• [PROBLEM REQUIREMENTS]: Reproduce the entries word for word but drop every picture.

• [TASK INPUTS]:
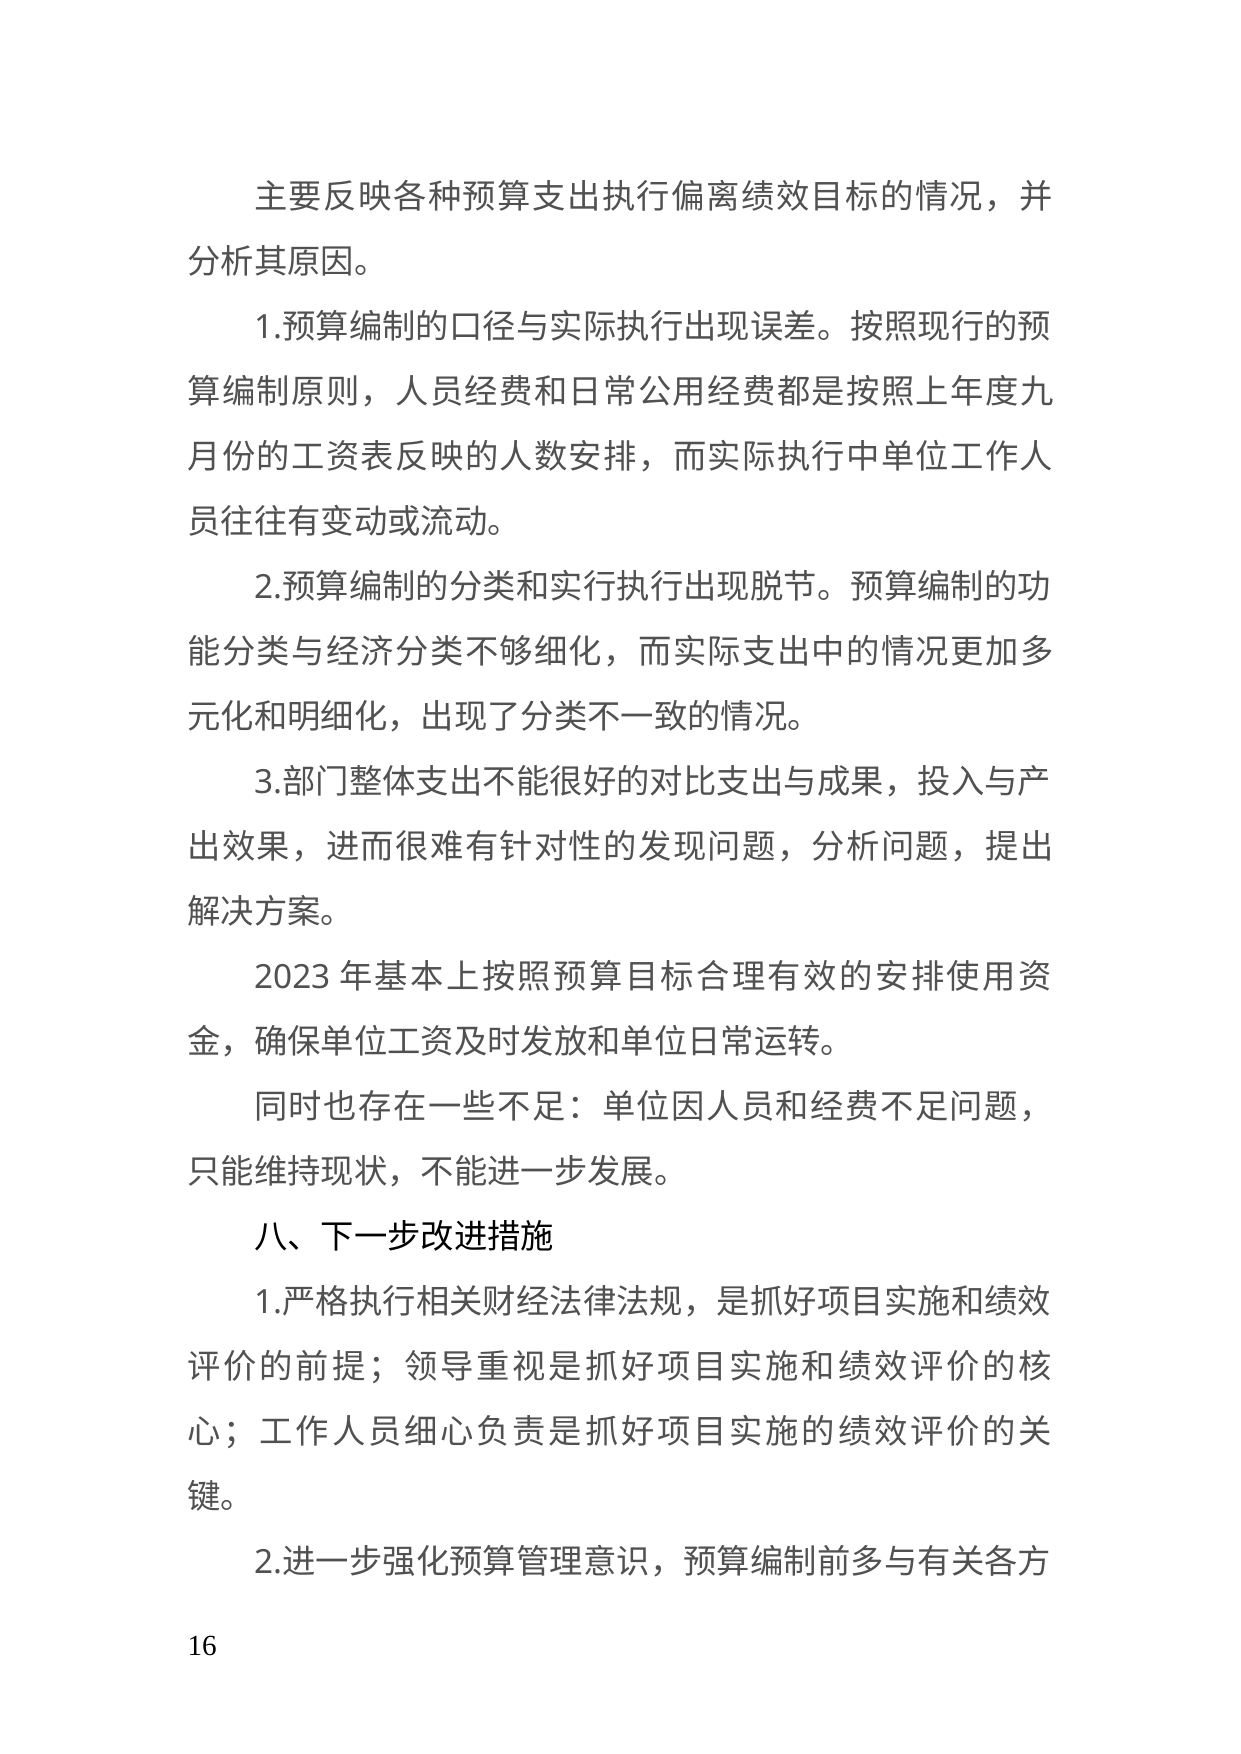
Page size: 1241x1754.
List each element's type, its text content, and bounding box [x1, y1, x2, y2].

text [187, 1527, 1053, 1592]
text 1.严格执行相关财经法律法规，是抓好项目实施和绩效评价的前提；领导重视是抓好项目实施和绩效评价的核心；工作人员细心负责是抓好项目实施的绩效评价的关键。 [187, 1267, 1053, 1527]
text 主要反映各种预算支出执行偏离绩效目标的情况，并分析其原因。 [187, 162, 1053, 292]
text 同时也存在一些不足：单位因人员和经费不足问题，只能维持现状，不能进一步发展。 [187, 1072, 1053, 1202]
text 八、下一步改进措施 [187, 1202, 1053, 1267]
text 2.预算编制的分类和实行执行出现脱节。预算编制的功能分类与经济分类不够细化，而实际支出中的情况更加多元化和明细化，出现了分类不一致的情况。 [187, 552, 1053, 747]
text 2023年基本上按照预算目标合理有效的安排使用资金，确保单位工资及时发放和单位日常运转。 [187, 942, 1053, 1072]
text 1.预算编制的口径与实际执行出现误差。按照现行的预算编制原则，人员经费和日常公用经费都是按照上年度九月份的工资表反映的人数安排，而实际执行中单位工作人员往往有变动或流动。 [187, 292, 1053, 552]
text 3.部门整体支出不能很好的对比支出与成果，投入与产出效果，进而很难有针对性的发现问题，分析问题，提出解决方案。 [187, 747, 1053, 942]
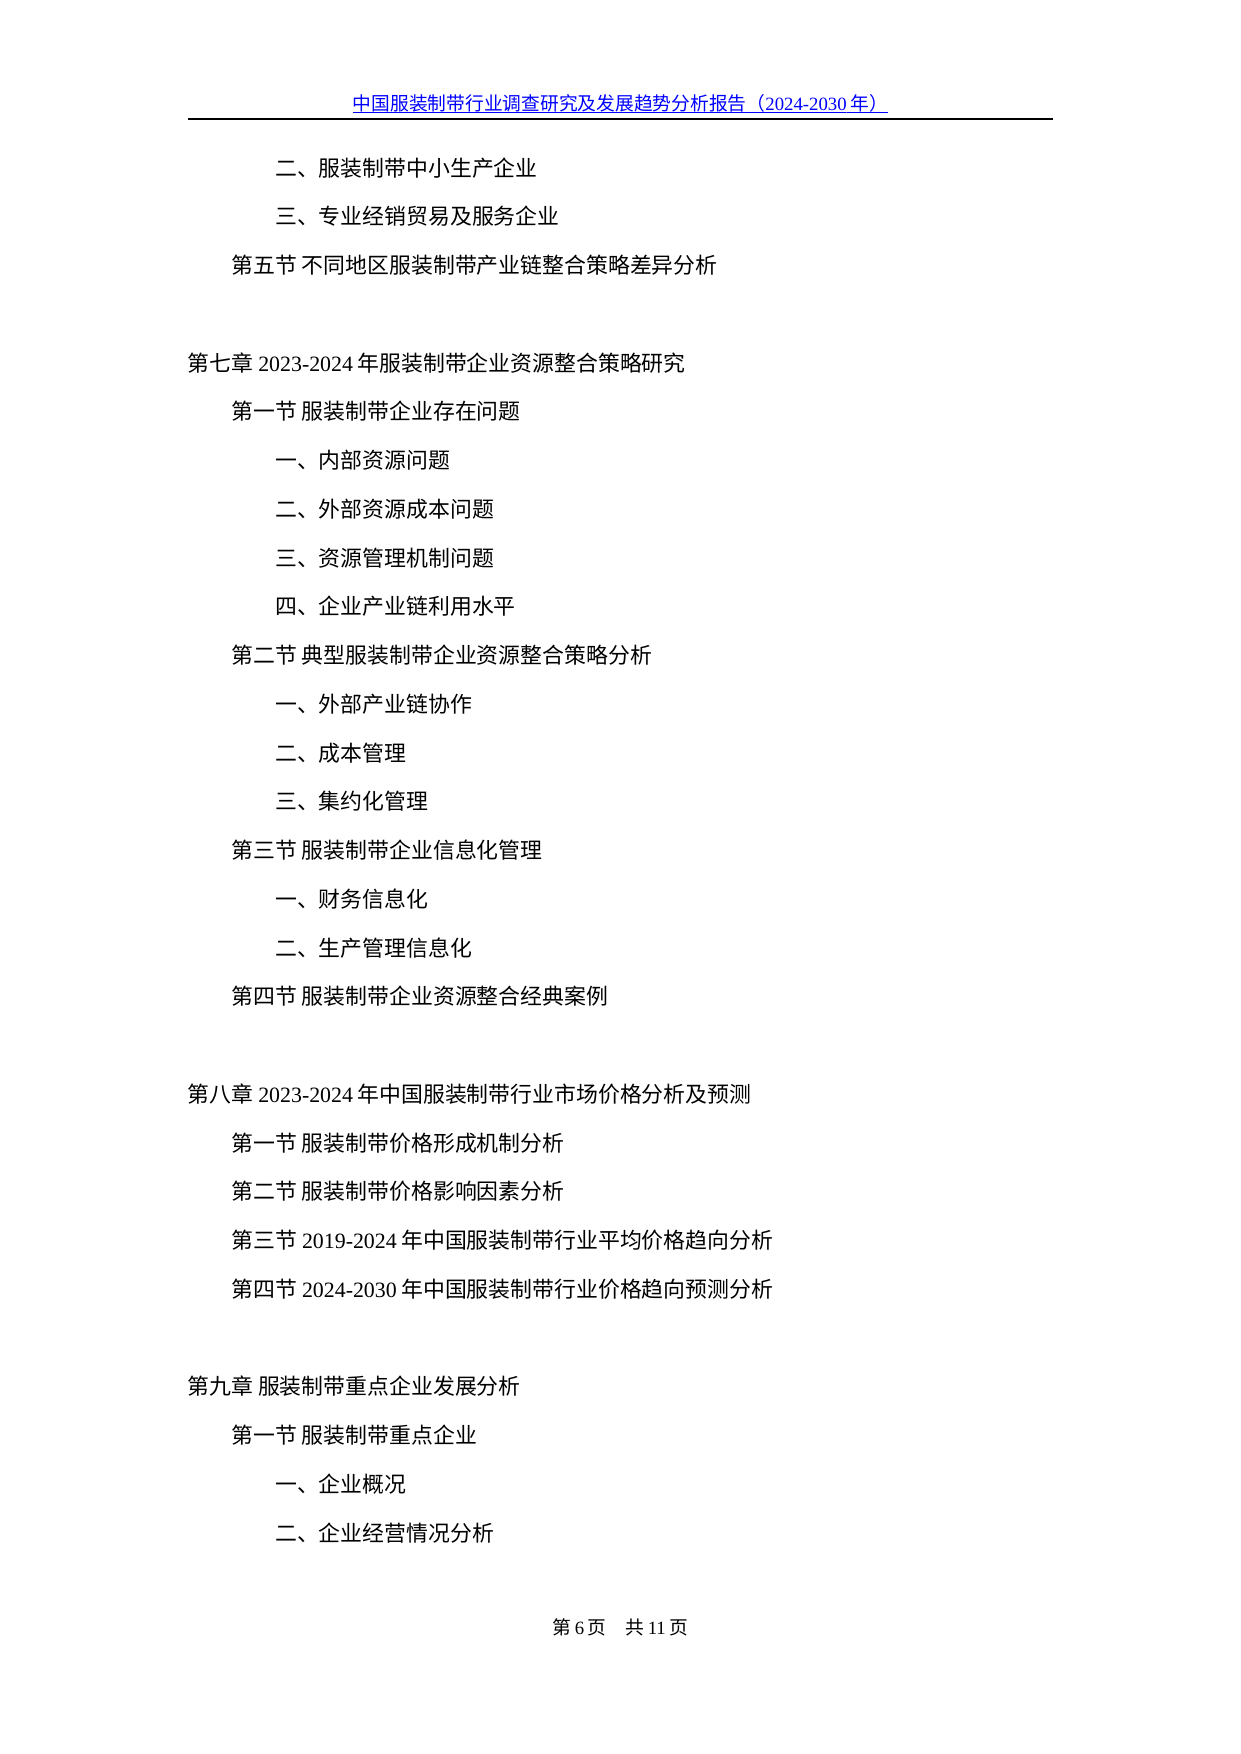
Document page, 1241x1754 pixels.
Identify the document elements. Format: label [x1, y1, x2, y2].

• [SOLUTION]:
Page size: 1241x1754.
List each element's type, its text content, and bounding box [x1, y1, x2, y2].

text [187, 1527, 1053, 1592]
text 1.严格执行相关财经法律法规，是抓好项目实施和绩效评价的前提；领导重视是抓好项目实施和绩效评价的核心；工作人员细心负责是抓好项目实施的绩效评价的关键。 [187, 1267, 1053, 1527]
text 主要反映各种预算支出执行偏离绩效目标的情况，并分析其原因。 [187, 162, 1053, 292]
text 同时也存在一些不足：单位因人员和经费不足问题，只能维持现状，不能进一步发展。 [187, 1072, 1053, 1202]
text 八、下一步改进措施 [187, 1202, 1053, 1267]
text 2.预算编制的分类和实行执行出现脱节。预算编制的功能分类与经济分类不够细化，而实际支出中的情况更加多元化和明细化，出现了分类不一致的情况。 [187, 552, 1053, 747]
text 2023年基本上按照预算目标合理有效的安排使用资金，确保单位工资及时发放和单位日常运转。 [187, 942, 1053, 1072]
text 1.预算编制的口径与实际执行出现误差。按照现行的预算编制原则，人员经费和日常公用经费都是按照上年度九月份的工资表反映的人数安排，而实际执行中单位工作人员往往有变动或流动。 [187, 292, 1053, 552]
text 3.部门整体支出不能很好的对比支出与成果，投入与产出效果，进而很难有针对性的发现问题，分析问题，提出解决方案。 [187, 747, 1053, 942]
Document page, 1241x1754 pixels.
Identify the document elements. Format: label [x1, y1, x2, y2].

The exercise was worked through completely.